Digitizing medical studies using Amazon Textract

James C. Malin, Chief Technology Officer, Diverse Programmers, LLC, is an AWS Certified Solutions Architect. He has held software and engineering roles in the public, private, and government sector. Recently, he tackled an AWS Textract project for a medical company.
A customer in the health care industry wanted to extract the text from tens of thousands of medical study results stored in PDF files. In the past this customer had digitized these files manually. While effective, the manual approach can be time consuming, expensive, and error prone. The customer wanted to tackle this problem through the use of machine learning (ML) instead. In this case the customer was also working under a tight deadline, and they needed this solution to have a high accuracy rate in order to to meet FDA regulations.

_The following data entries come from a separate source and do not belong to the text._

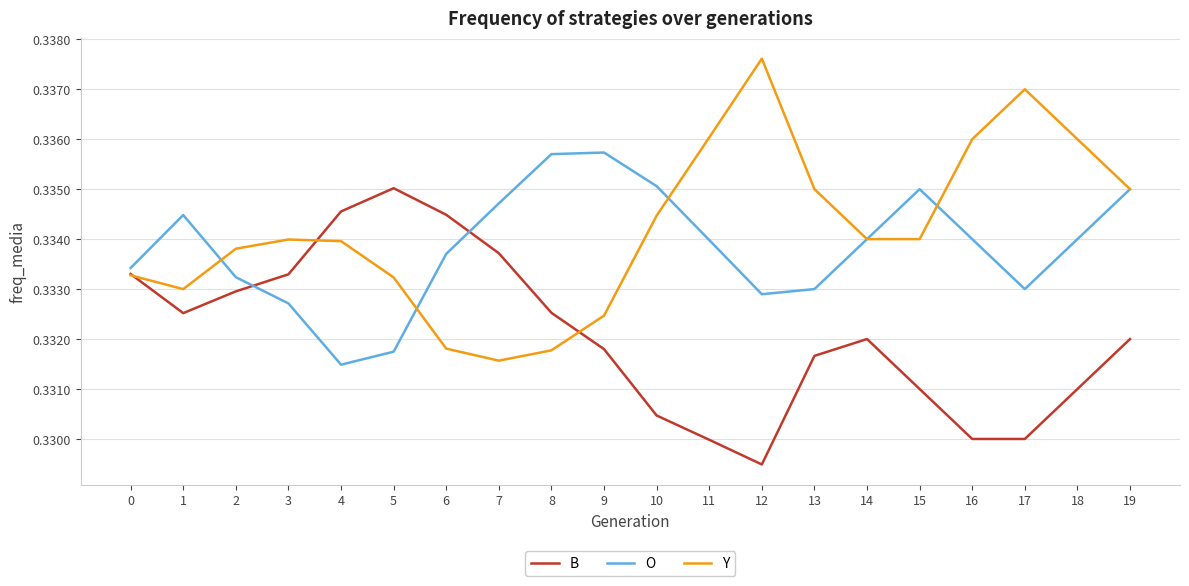

True or false: O has a value of 0.1 at 19.

False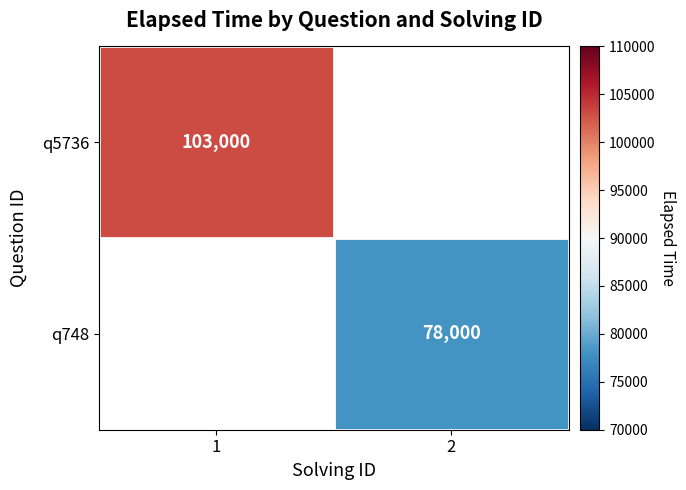

The value of q748 at 2 is 29995. True or false?

False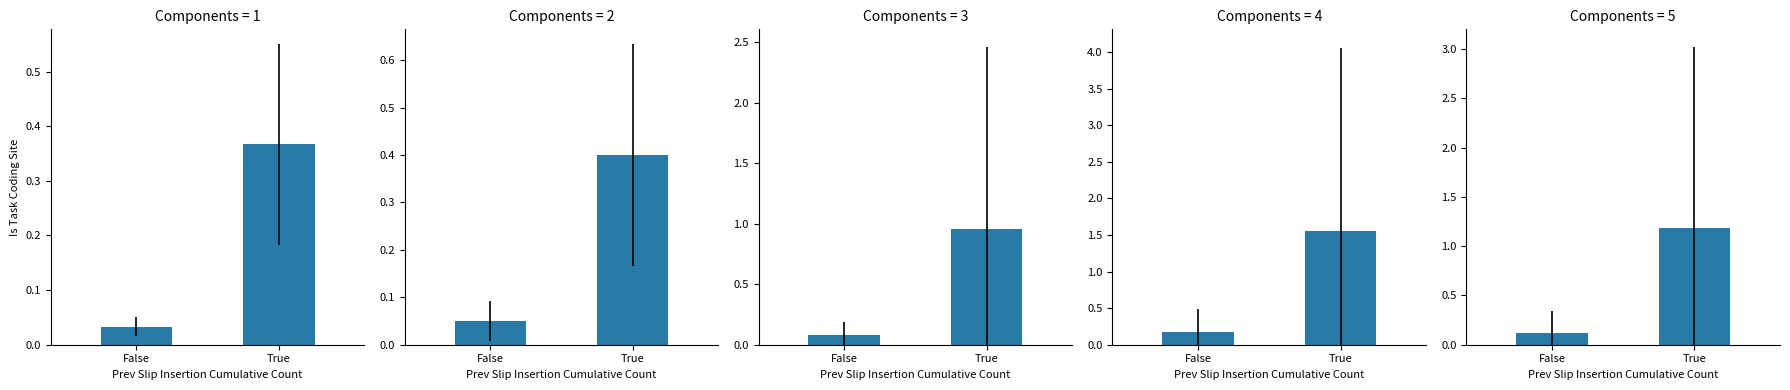

List the labels in order of value, smallest first.

False, True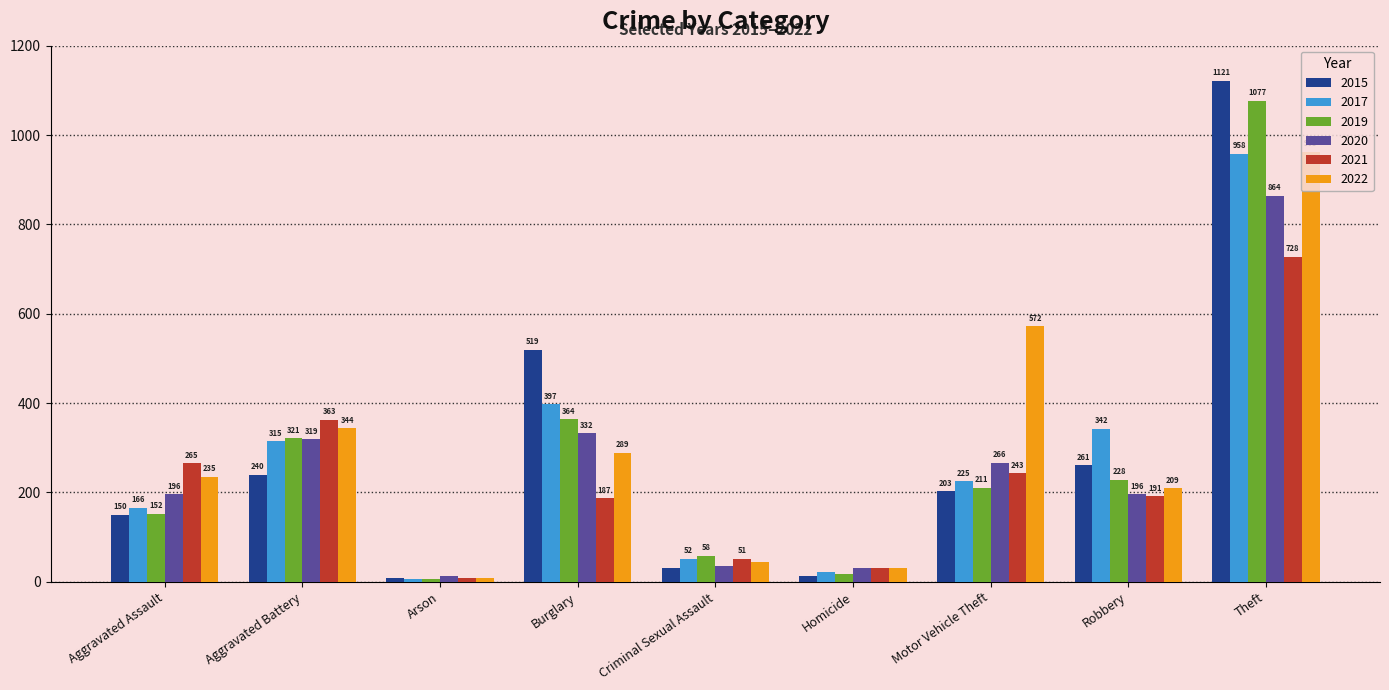

What is the average value of the 2015 series?

283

The technology to turn images into text is called Optical Character Recognition, or OCR. The customer wanted an OCR solution that could achieve at least 95% accuracy. To arrive at the best OCR solution I first compared a several open source libraries along side Amazon Textract. Amazon Textract is an AWS service that automatically extracts text and data from scanned documents. Amazon Textract goes beyond simple optical character recognition (OCR) to also identify the contents of fields in forms and information stored in tables.
I was already familiar with many of the libraries available. Despite this tuning these libraries to produce good results can still be cumbersome and time-consuming. This would be especially challenging as the data structures contained within the documents were numerous and inconsistent. This adds significantly more complexity as it requires me to configure the open source libaries with several different options.
After running a battery of tests I determined the best approach was to rely on Amazon Textract. I first converted each PDF document to a JPG formatted picture. I then enhanced the quality of the image before finally feeding them into Amazon Textract. Using Amazon Textract was valuable because of its ease of use and its ability to achieve a high level of accuracy while requiring minimal adjustments to its engine.
The results I produced with Amazon Textract were very successful. The digitized medical studies showed consistently high accuracy across many different tables, layouts, symbols, and fonts. In the end we achieved a 97% accuracy rate across all documentation. With the goals met I then handed off the digitized data back to the customer so that they may complete their project.